We conducted a prospective observational study for premenopausal women receiving adjuvant adriamycin and cyclophosphamide-containing regimens to define the pattern of chemotherapy-induced amenorrhea (CIA), the menopause-specific quality of life (MENQOL), and the hormone profiles.


From October 2003 to July 2007, 387 patients with breast cancer who underwent curative surgery were prospectively included. Patient self-assessment by MENQOL questionnaires and blood samples for hormone assays were taken before chemotherapy, and 1, 6, and 12 months after chemotherapy was completed.

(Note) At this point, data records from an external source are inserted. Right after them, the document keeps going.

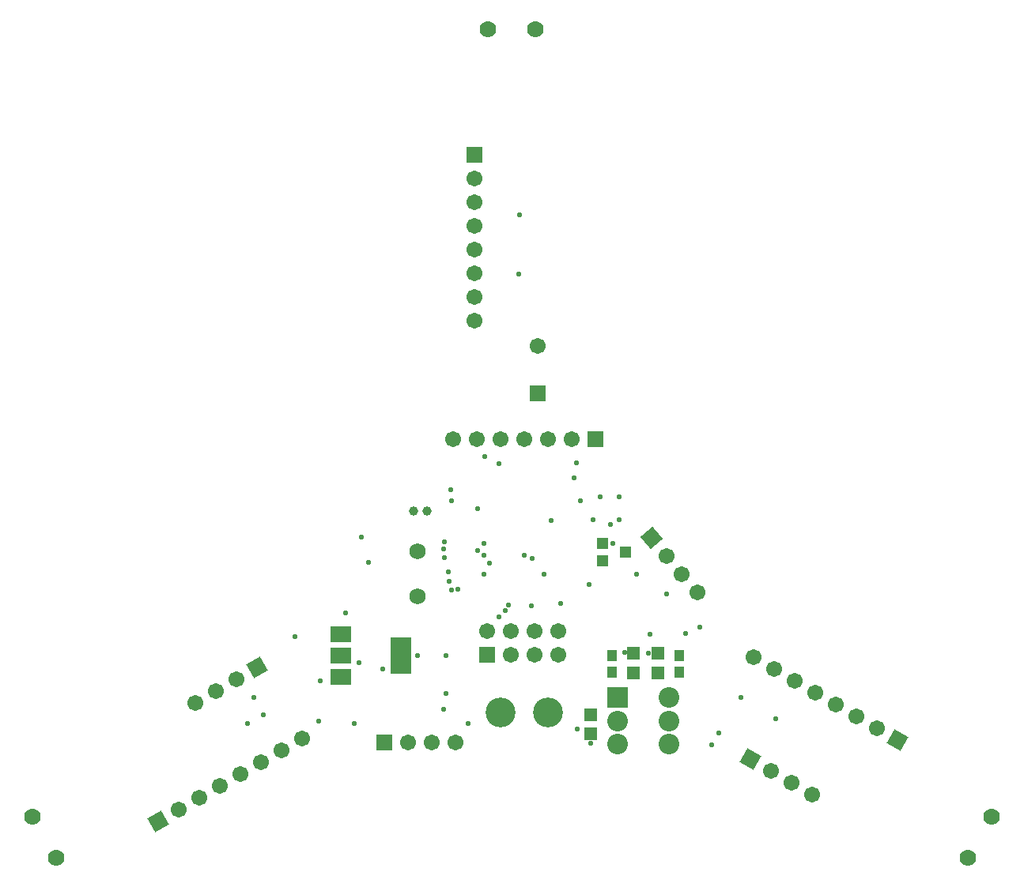
<source format=gbs>
G04*
G04 #@! TF.GenerationSoftware,Altium Limited,Altium Designer,18.0.12 (696)*
G04*
G04 Layer_Color=16711935*
%FSLAX25Y25*%
%MOIN*%
G70*
G01*
G75*
%ADD50R,0.04300X0.04600*%
%ADD62R,0.06706X0.06706*%
%ADD63C,0.06706*%
%ADD64C,0.03950*%
%ADD65P,0.09483X4X355.0*%
%ADD66P,0.09483X4X375.0*%
%ADD67P,0.09483X4X255.0*%
%ADD68R,0.08674X0.08674*%
%ADD69C,0.08674*%
%ADD70C,0.12611*%
%ADD71C,0.06800*%
%ADD72R,0.06706X0.06706*%
%ADD73C,0.07000*%
%ADD74C,0.02300*%
%ADD93R,0.04737X0.04737*%
%ADD94R,0.05800X0.05800*%
%ADD95R,0.08700X0.06700*%
%ADD96R,0.08700X0.15800*%
D50*
X278500Y109100D02*
D03*
Y116000D02*
D03*
X307000Y109100D02*
D03*
Y116000D02*
D03*
D62*
X247394Y226764D02*
D03*
X182500Y79500D02*
D03*
X271500Y207500D02*
D03*
X226000Y116500D02*
D03*
D63*
X247394Y246744D02*
D03*
X301572Y158160D02*
D03*
X308000Y150500D02*
D03*
X314428Y142840D02*
D03*
X212500Y79500D02*
D03*
X202500D02*
D03*
X192500D02*
D03*
X345500Y67500D02*
D03*
X354160Y62500D02*
D03*
X362821Y57500D02*
D03*
X120160Y106000D02*
D03*
X111500Y101000D02*
D03*
X102840Y96000D02*
D03*
X251500Y207500D02*
D03*
X261500D02*
D03*
X241500D02*
D03*
X231500D02*
D03*
X221500D02*
D03*
X211500D02*
D03*
X226000Y126500D02*
D03*
X236000Y116500D02*
D03*
X236000Y126500D02*
D03*
X246000Y116500D02*
D03*
Y126500D02*
D03*
X256000Y116500D02*
D03*
Y126500D02*
D03*
X220500Y317500D02*
D03*
Y307500D02*
D03*
Y297500D02*
D03*
Y287500D02*
D03*
Y277500D02*
D03*
Y267500D02*
D03*
Y257500D02*
D03*
X390320Y85500D02*
D03*
X381660Y90500D02*
D03*
X373000Y95500D02*
D03*
X364340Y100500D02*
D03*
X355679Y105500D02*
D03*
X347019Y110500D02*
D03*
X338359Y115500D02*
D03*
X95840Y51000D02*
D03*
X104500Y56000D02*
D03*
X113160Y61000D02*
D03*
X121820Y66000D02*
D03*
X130481Y71000D02*
D03*
X139141Y76000D02*
D03*
X147801Y81000D02*
D03*
D64*
X195000Y177000D02*
D03*
X200500D02*
D03*
D65*
X295144Y165821D02*
D03*
D66*
X336840Y72500D02*
D03*
X398981Y80500D02*
D03*
D67*
X128821Y111000D02*
D03*
X87179Y46000D02*
D03*
D68*
X281000Y98343D02*
D03*
D69*
X281000Y88500D02*
D03*
X281000Y78658D02*
D03*
X302654Y98343D02*
D03*
Y88500D02*
D03*
Y78658D02*
D03*
D70*
X251500Y92000D02*
D03*
X231500Y92000D02*
D03*
D71*
X196500Y160200D02*
D03*
Y141000D02*
D03*
D72*
X220500Y327500D02*
D03*
D73*
X428500Y30840D02*
D03*
X438500Y48160D02*
D03*
X34354Y48198D02*
D03*
X44354Y30878D02*
D03*
X246204Y380493D02*
D03*
X226204D02*
D03*
D74*
X231000Y132500D02*
D03*
X263500Y197500D02*
D03*
X239500Y302000D02*
D03*
X239400Y277000D02*
D03*
X176000Y155500D02*
D03*
X207500Y161000D02*
D03*
X225000Y200000D02*
D03*
X224500Y150500D02*
D03*
X250036Y150464D02*
D03*
X245000Y157000D02*
D03*
X241500Y158500D02*
D03*
X125000Y87500D02*
D03*
X127500Y98500D02*
D03*
X155000Y88500D02*
D03*
X182000Y110500D02*
D03*
X207500Y93500D02*
D03*
X347500Y89500D02*
D03*
X315500Y128000D02*
D03*
X294500Y125000D02*
D03*
X264000Y85000D02*
D03*
X257000Y138000D02*
D03*
X269000Y146000D02*
D03*
X222000Y178000D02*
D03*
Y160500D02*
D03*
X333000Y98500D02*
D03*
X323500Y83500D02*
D03*
X320500Y78500D02*
D03*
X309500Y125500D02*
D03*
X301500Y142000D02*
D03*
X265236Y181264D02*
D03*
X281500Y173500D02*
D03*
X270500D02*
D03*
X289000Y150500D02*
D03*
X211000Y181500D02*
D03*
X208000Y157500D02*
D03*
X253000Y173000D02*
D03*
X281500Y183000D02*
D03*
X273500D02*
D03*
X145000Y124000D02*
D03*
X131500Y91000D02*
D03*
X210800Y143700D02*
D03*
X213500Y144000D02*
D03*
X196500Y116000D02*
D03*
X208500Y100000D02*
D03*
Y116000D02*
D03*
X155500Y105500D02*
D03*
X170000Y87500D02*
D03*
X218000D02*
D03*
X269500Y79000D02*
D03*
X172000Y113000D02*
D03*
X166270Y133990D02*
D03*
X284000Y117500D02*
D03*
X294000Y117000D02*
D03*
X279000Y163500D02*
D03*
X208000Y164000D02*
D03*
X173000Y166000D02*
D03*
X227000Y155000D02*
D03*
X224500Y158500D02*
D03*
Y163500D02*
D03*
X278000Y171500D02*
D03*
X244500Y137000D02*
D03*
X235000Y137500D02*
D03*
X233500Y135000D02*
D03*
X210000Y147500D02*
D03*
X209500Y151500D02*
D03*
X262500Y191000D02*
D03*
X231000Y197000D02*
D03*
X210500Y186000D02*
D03*
D93*
X284343Y159740D02*
D03*
X274500Y163480D02*
D03*
X274500Y156000D02*
D03*
D94*
X269500Y83000D02*
D03*
X269520Y91230D02*
D03*
X287500Y117000D02*
D03*
X287510Y108730D02*
D03*
X298000Y117000D02*
D03*
X298010Y108730D02*
D03*
D95*
X164146Y116067D02*
D03*
Y107012D02*
D03*
Y125122D02*
D03*
D96*
X189500Y116000D02*
D03*
M02*

</source>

Patients were categorized into three groups according to their duration and reversibility of amenorrhea, with 312 eligible patients split into long-term CIA (n = 180, 57.7 %), temporary CIA (n = 113, 36.2 %), and menstrual irregularity (n = 19, 6.1 %) groups. Risk factors for long-term CIA were identified as age ≥40 years (p < 0.001), the addition of taxane (p = 0.01), and tamoxifen use (p = 0.03). MENQOL was worst immediately after the completion of adjuvant chemotherapy, and this was not fully recovered even 12 months after chemotherapy had finished. Age ≥40 years and tamoxifen exposure were inversely associated with MENQOL. In long-term CIA patients, the level of follicle-stimulating hormone increased after chemotherapy; this level, however, was reduced in patients who received tamoxifen, but remained high and stable in those who did not (p < 0.001 at 6 months; p < 0.001 at 12 months).


This study showed that most premenopausal breast cancer patients who received adjuvant chemotherapy experienced clinically significant CIA, followed by impaired MENQOL. Our findings may be relevant in the decision-making processes for premenopausal women with breast cancer.